I also thought that it was the most romantic superhero film I have ever seen then. The upside down kissing scene had become an iconic moment in American cinema. I remembered this monologue more than any of the action scenes in the film. Yes, these scenes are cheesy to many, but I cared about them more than the action scenes. (I have to admit, even back then, I didn't really care that much about the action scenes because, er, Green Goblin was rather underwhelming.)



I was also shocked that the film ended with the hero choosing to give up on the girl (he loved for his entire life) for the greater good. I haven't seen anything like that in a superhero film before, I thought such a thing could only happen in... CASABLANCA.

Ten years ago after the first Spider-man came out, Spidey craze swept the world, I would see the film for the second time with my mother, who enjoyed it too.

SPIDER-MAN 2 came out in 2004. It was a vast improvement over the first film. The action scenes were better, Doctor Octopus was both tragic and menacing as the main antagonist (Alfred Molina's performance was great).



That train scene was really epic.



The struggle of maintaining a dual identity was examined with further detail. Being a superhero gradually took its toll on Peter Parker's personal life, he was losing his powers because of girl problems, he decided to quit being Spider-man (superheroes generally do that in second films of their trilogies, look at Superman in SUPERMAN 2 that came out many decades earlier, look at Batman in THE DARK KNIGHT that came out years later)

By then, I realized that the Spider-man films were essentially love stories, his forever romance with Mary Jane was just as important, or even more important, than saving the world from the big bad. Spider-man 2 is still one of my favourite superhero films, I walked out of the cinema, feeling both giddy, and also as if I were levitating.
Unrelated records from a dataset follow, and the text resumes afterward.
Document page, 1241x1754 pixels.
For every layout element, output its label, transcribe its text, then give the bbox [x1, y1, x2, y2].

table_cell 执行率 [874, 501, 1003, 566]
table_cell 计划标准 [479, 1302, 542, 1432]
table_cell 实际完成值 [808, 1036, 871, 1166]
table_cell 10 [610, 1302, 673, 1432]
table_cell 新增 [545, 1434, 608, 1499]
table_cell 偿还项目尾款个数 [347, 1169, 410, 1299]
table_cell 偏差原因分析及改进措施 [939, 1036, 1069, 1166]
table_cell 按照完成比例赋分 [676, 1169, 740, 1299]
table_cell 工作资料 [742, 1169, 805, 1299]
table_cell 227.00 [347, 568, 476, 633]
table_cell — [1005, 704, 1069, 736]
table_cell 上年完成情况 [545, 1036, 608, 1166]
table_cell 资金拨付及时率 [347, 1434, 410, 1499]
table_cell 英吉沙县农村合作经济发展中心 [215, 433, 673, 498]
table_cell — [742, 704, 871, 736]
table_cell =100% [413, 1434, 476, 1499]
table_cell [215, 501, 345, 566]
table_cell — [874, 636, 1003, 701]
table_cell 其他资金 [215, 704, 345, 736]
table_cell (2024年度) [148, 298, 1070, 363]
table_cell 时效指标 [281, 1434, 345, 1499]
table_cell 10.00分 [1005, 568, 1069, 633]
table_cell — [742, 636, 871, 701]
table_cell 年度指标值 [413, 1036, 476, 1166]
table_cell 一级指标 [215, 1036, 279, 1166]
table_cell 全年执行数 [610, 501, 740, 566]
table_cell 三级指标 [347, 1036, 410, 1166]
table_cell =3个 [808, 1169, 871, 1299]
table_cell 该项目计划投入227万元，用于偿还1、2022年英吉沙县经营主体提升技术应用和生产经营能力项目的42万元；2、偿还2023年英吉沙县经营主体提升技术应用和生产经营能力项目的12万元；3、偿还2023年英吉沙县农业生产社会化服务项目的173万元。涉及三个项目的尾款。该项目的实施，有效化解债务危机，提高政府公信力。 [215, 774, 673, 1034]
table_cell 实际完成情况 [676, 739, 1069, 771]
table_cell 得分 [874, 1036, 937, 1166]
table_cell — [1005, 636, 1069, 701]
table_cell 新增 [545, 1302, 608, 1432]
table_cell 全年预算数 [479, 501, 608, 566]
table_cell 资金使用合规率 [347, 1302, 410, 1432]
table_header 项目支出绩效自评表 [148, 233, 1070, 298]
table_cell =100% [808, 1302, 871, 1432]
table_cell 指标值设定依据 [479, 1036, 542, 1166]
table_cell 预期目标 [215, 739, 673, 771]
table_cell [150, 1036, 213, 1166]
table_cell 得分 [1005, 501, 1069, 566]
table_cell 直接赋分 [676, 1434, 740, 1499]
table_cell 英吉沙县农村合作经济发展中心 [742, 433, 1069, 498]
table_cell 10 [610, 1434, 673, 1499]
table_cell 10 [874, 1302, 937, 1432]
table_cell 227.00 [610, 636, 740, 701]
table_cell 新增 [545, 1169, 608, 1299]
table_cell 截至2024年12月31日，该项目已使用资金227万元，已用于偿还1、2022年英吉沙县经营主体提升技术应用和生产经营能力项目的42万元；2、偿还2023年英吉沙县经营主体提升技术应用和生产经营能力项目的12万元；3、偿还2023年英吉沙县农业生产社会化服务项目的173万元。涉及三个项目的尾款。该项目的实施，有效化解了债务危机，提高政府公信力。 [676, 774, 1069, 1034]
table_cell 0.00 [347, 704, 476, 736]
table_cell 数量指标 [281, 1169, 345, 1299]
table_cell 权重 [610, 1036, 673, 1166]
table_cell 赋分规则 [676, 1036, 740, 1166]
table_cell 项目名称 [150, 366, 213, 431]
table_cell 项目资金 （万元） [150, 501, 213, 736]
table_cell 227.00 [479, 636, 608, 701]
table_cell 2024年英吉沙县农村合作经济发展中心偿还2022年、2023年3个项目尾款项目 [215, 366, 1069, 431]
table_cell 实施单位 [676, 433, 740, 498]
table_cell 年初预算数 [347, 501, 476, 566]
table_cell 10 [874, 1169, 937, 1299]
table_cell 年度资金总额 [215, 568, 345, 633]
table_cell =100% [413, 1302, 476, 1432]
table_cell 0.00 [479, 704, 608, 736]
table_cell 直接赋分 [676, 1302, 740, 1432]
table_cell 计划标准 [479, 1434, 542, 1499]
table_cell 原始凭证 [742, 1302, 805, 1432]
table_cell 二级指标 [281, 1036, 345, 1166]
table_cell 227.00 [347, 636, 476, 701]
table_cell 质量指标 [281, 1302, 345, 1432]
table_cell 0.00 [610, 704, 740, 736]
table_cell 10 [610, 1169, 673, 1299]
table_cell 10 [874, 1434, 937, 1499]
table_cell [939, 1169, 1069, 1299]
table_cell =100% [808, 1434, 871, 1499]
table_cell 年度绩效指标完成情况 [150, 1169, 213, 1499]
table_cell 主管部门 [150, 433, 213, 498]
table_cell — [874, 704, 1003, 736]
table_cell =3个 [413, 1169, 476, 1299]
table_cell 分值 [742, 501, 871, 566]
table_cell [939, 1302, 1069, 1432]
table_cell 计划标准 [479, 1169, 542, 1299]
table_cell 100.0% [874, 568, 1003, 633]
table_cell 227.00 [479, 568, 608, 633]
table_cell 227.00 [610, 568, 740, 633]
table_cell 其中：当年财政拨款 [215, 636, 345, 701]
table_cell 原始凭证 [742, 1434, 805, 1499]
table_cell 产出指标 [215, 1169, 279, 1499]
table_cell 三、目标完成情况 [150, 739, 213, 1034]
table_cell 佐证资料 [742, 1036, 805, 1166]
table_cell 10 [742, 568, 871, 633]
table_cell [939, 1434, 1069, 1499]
That was 2004, just a few months before I headed off to Perth for my university studies. I was a simple movie lover, unsure whether I would really make films in the future.

Some of these questions were answered by the time I returned from Perth in 2007, when SPIDER-MAN 3 came out.
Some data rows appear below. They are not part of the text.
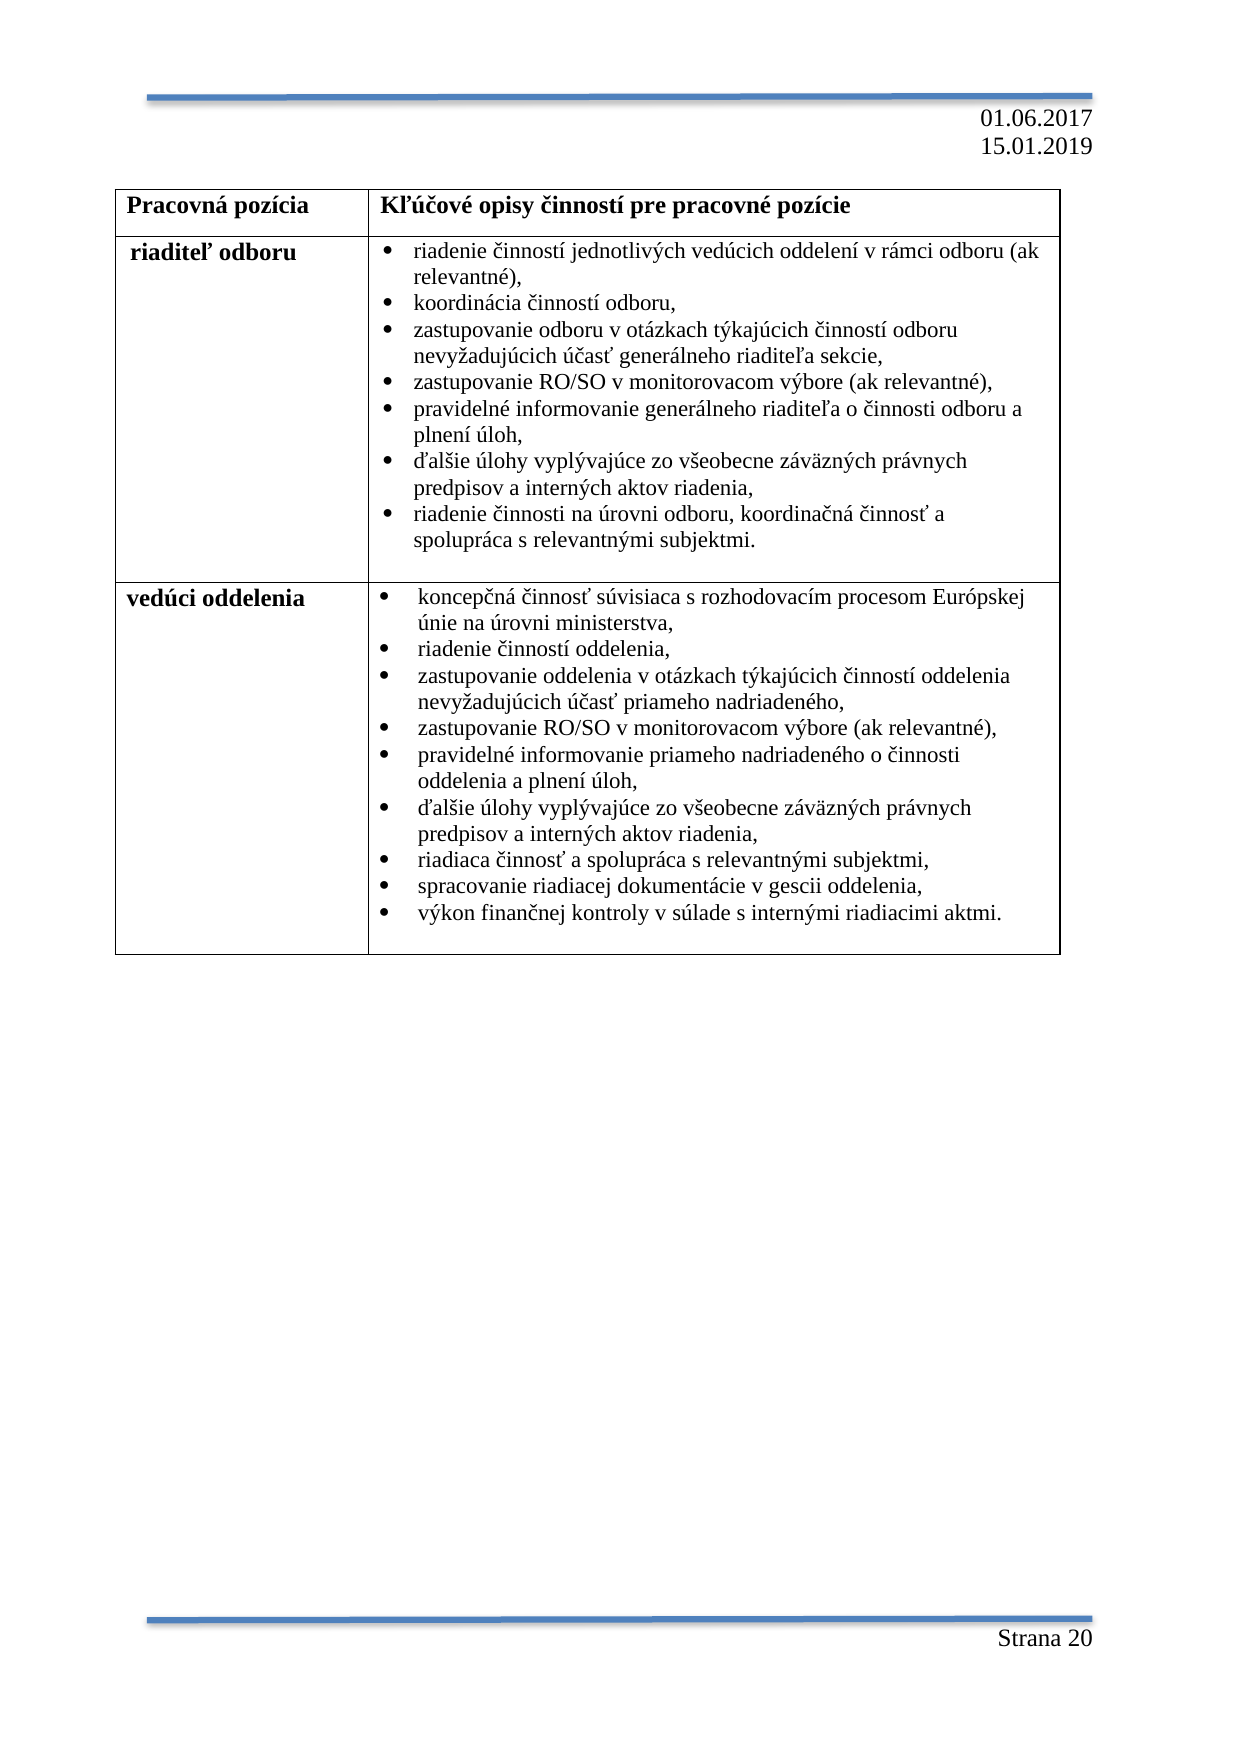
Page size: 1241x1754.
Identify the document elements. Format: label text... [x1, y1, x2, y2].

table_cell vedúci oddelenia [116, 583, 368, 954]
table_cell koncepčná činnosť súvisiaca s rozhodovacím procesom Európskej únie na úrovni ministerstva, riadenie činností oddelenia, zastupovanie oddelenia v otázkach týkajúcich činností oddelenia nevyžadujúcich účasť priameho nadriadeného, zastupovanie RO/SO v monitorovacom výbore (ak relevantné), pravidelné informovanie priameho nadriadeného o činnosti oddelenia a plnení úloh, ďalšie úlohy vyplývajúce zo všeobecne záväzných právnych predpisov a interných aktov riadenia, riadiaca činnosť a spolupráca s relevantnými subjektmi, spracovanie riadiacej dokumentácie v gescii oddelenia, výkon finančnej kontroly v súlade s internými riadiacimi aktmi. [369, 583, 1059, 954]
table_cell riaditeľ odboru [116, 237, 368, 582]
table_cell riadenie činností jednotlivých vedúcich oddelení v rámci odboru (ak relevantné), koordinácia činností odboru, zastupovanie odboru v otázkach týkajúcich činností odboru nevyžadujúcich účasť generálneho riaditeľa sekcie, zastupovanie RO/SO v monitorovacom výbore (ak relevantné), pravidelné informovanie generálneho riaditeľa o činnosti odboru a plnení úloh, ďalšie úlohy vyplývajúce zo všeobecne záväzných právnych predpisov a interných aktov riadenia, riadenie činnosti na úrovni odboru, koordinačná činnosť a spolupráca s relevantnými subjektmi. [369, 237, 1059, 582]
table_header Pracovná pozícia [116, 190, 368, 236]
table_header Kľúčové opisy činností pre pracovné pozície [369, 190, 1059, 236]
I was at the press screening.

There's really not much I want to remember about Spider-man 3. It's not that I want to dismiss the film, I was disappointed with it, but I didn't hate it as much as most people did.
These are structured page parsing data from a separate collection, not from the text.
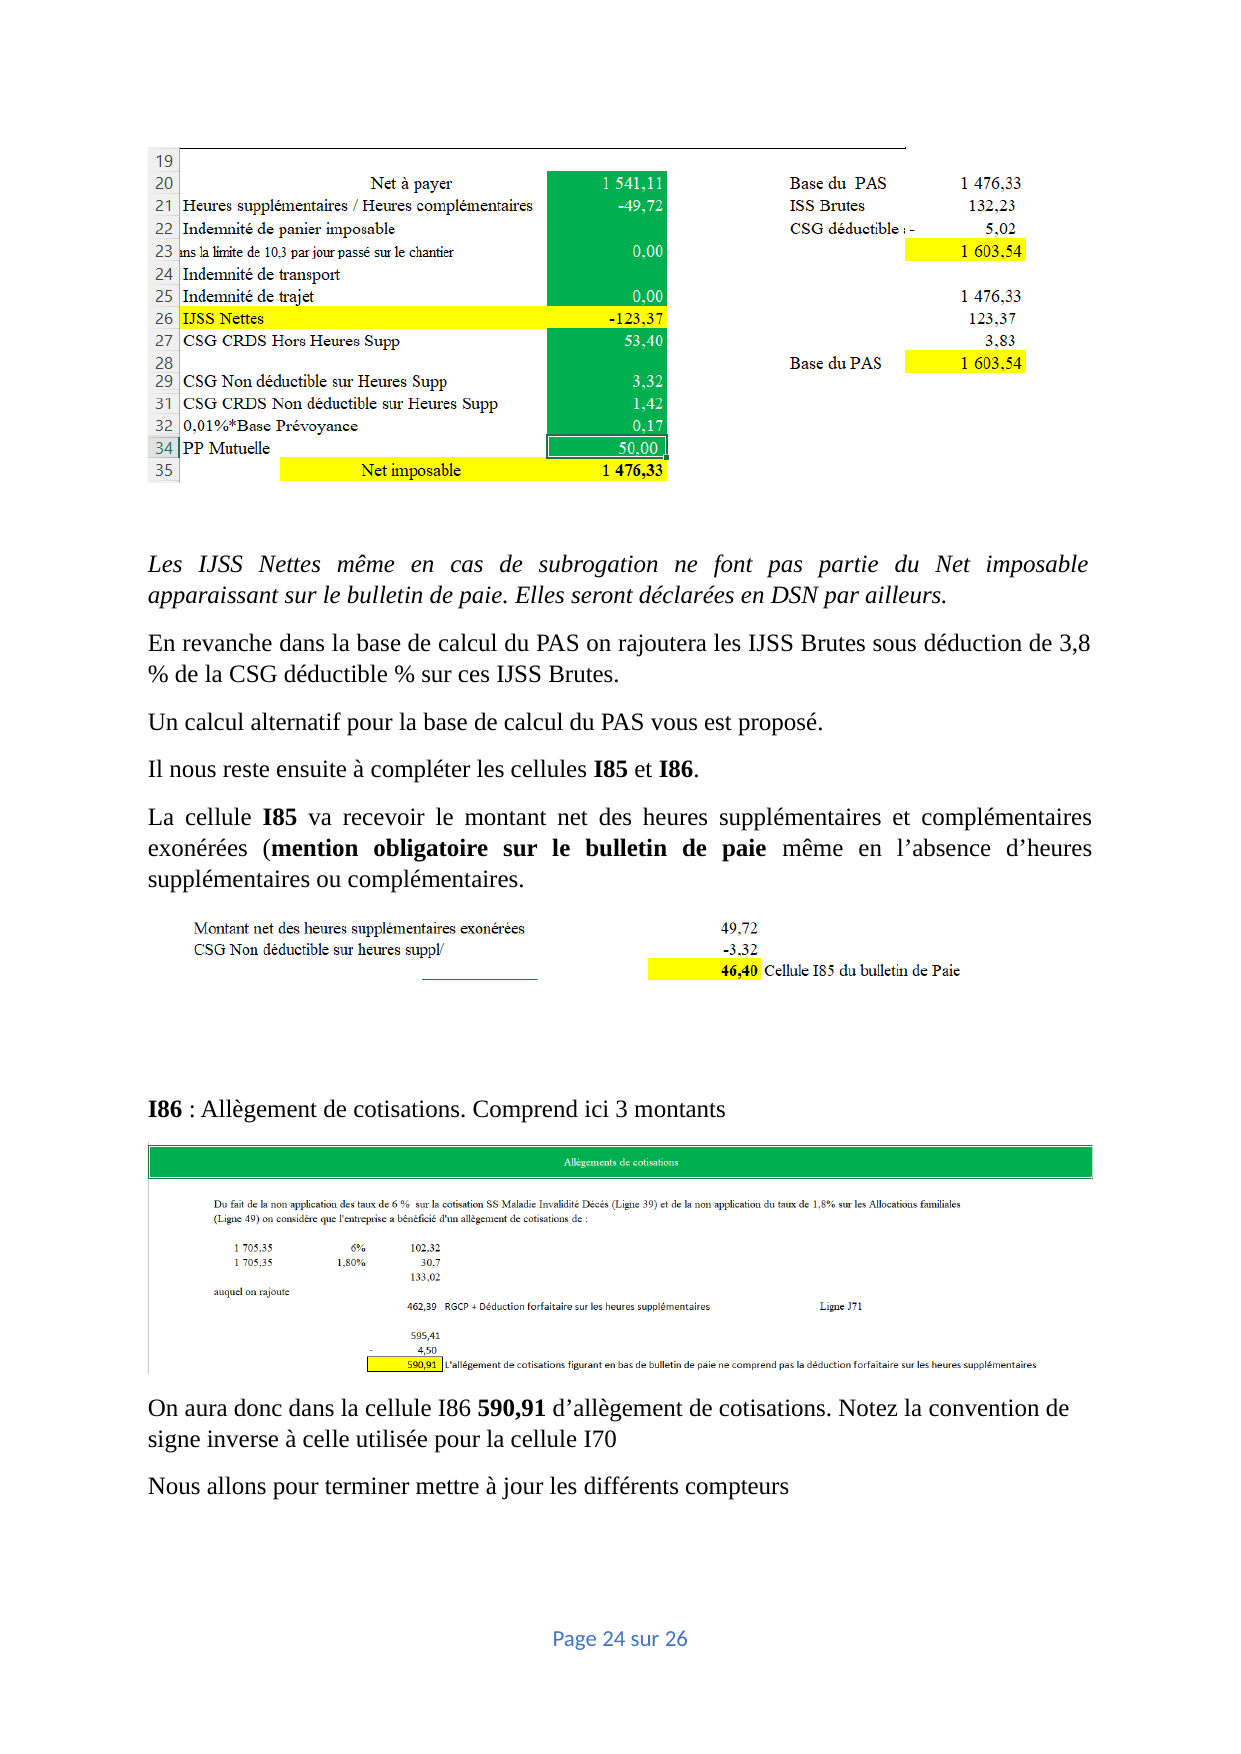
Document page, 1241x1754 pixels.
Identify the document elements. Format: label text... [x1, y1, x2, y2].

text Les IJSS Nettes même en cas de subrogation ne font pas partie du Net imposable apparaissant sur le bulletin de paie. Elles seront déclarées en DSN par ailleurs. [148, 549, 1093, 609]
picture [147, 1142, 1093, 1374]
picture [147, 912, 1093, 980]
text Il nous reste ensuite à compléter les cellules I85 et I86. [148, 754, 1093, 783]
text I86 : Allègement de cotisations. Comprend ici 3 montants [148, 1094, 1093, 1123]
text La cellule I85 va recevoir le montant net des heures supplémentaires et complémentaires exonérées (mention obligatoire sur le bulletin de paie même en l’absence d’heures supplémentaires ou complémentaires. [148, 802, 1093, 893]
text En revanche dans la base de calcul du PAS on rajoutera les IJSS Brutes sous déduction de 3,8 % de la CSG déductible % sur ces IJSS Brutes. [148, 628, 1093, 688]
text On aura donc dans la cellule I86 590,91 d’allègement de cotisations. Notez la convention de signe inverse à celle utilisée pour la cellule I70 [148, 1393, 1093, 1452]
picture [147, 147, 1093, 483]
text Un calcul alternatif pour la base de calcul du PAS vous est proposé. [148, 707, 1093, 736]
text Nous allons pour terminer mettre à jour les différents compteurs [148, 1471, 1093, 1500]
I guess maybe because the whole emo Peter Parker thing cracked me up.





I was constantly reduced to "I can't believe this is happening!" giggly fits. I also thought it was funny when my little sister was constantly gushing over James Franco ("Oh, Harry!")

Compared to the first two SPIDER-MAN films, SPIDER-MAN 3 was indeed a lesser experience, the first two made me crave for more sequels, the third film left me worried about another one.

Nonetheless, the superhero genre wouldn't be what it is today without the SPIDER-MAN trilogy by Sam Raimi. The critical and commercial acclaim of these Spider-man films paved the way for many others, opening up numerous possibilities. AVENGERS, which had just became the top-grossing film of all time (not directed by James Cameron), the individual films that led to AVENGERS, the X-MEN films, Nolan's Batman films with its seminal THE DARK KNIGHT... and now, the new Spider-man reboot.

Perhaps each generation needs its own definitive Spider-man, and this generation has Marc Webb's THE AMAZING SPIDER-MAN with a Spider-man who goes around with a smartphone. I like the film enough to look forward to a sequel, Andrew Garfield is a great Spider-man (he had truly elevated the material with his performance), Emma Stone, who is great in everything, is great as Gwen Stacy. The CGI of today had improved, the action scenes had more fluidity, Spider-man actually fought like a spider. There are many things I liked in the new film.

But ten years ago, when I saw my first Spider-man film, it was quite a special feeling.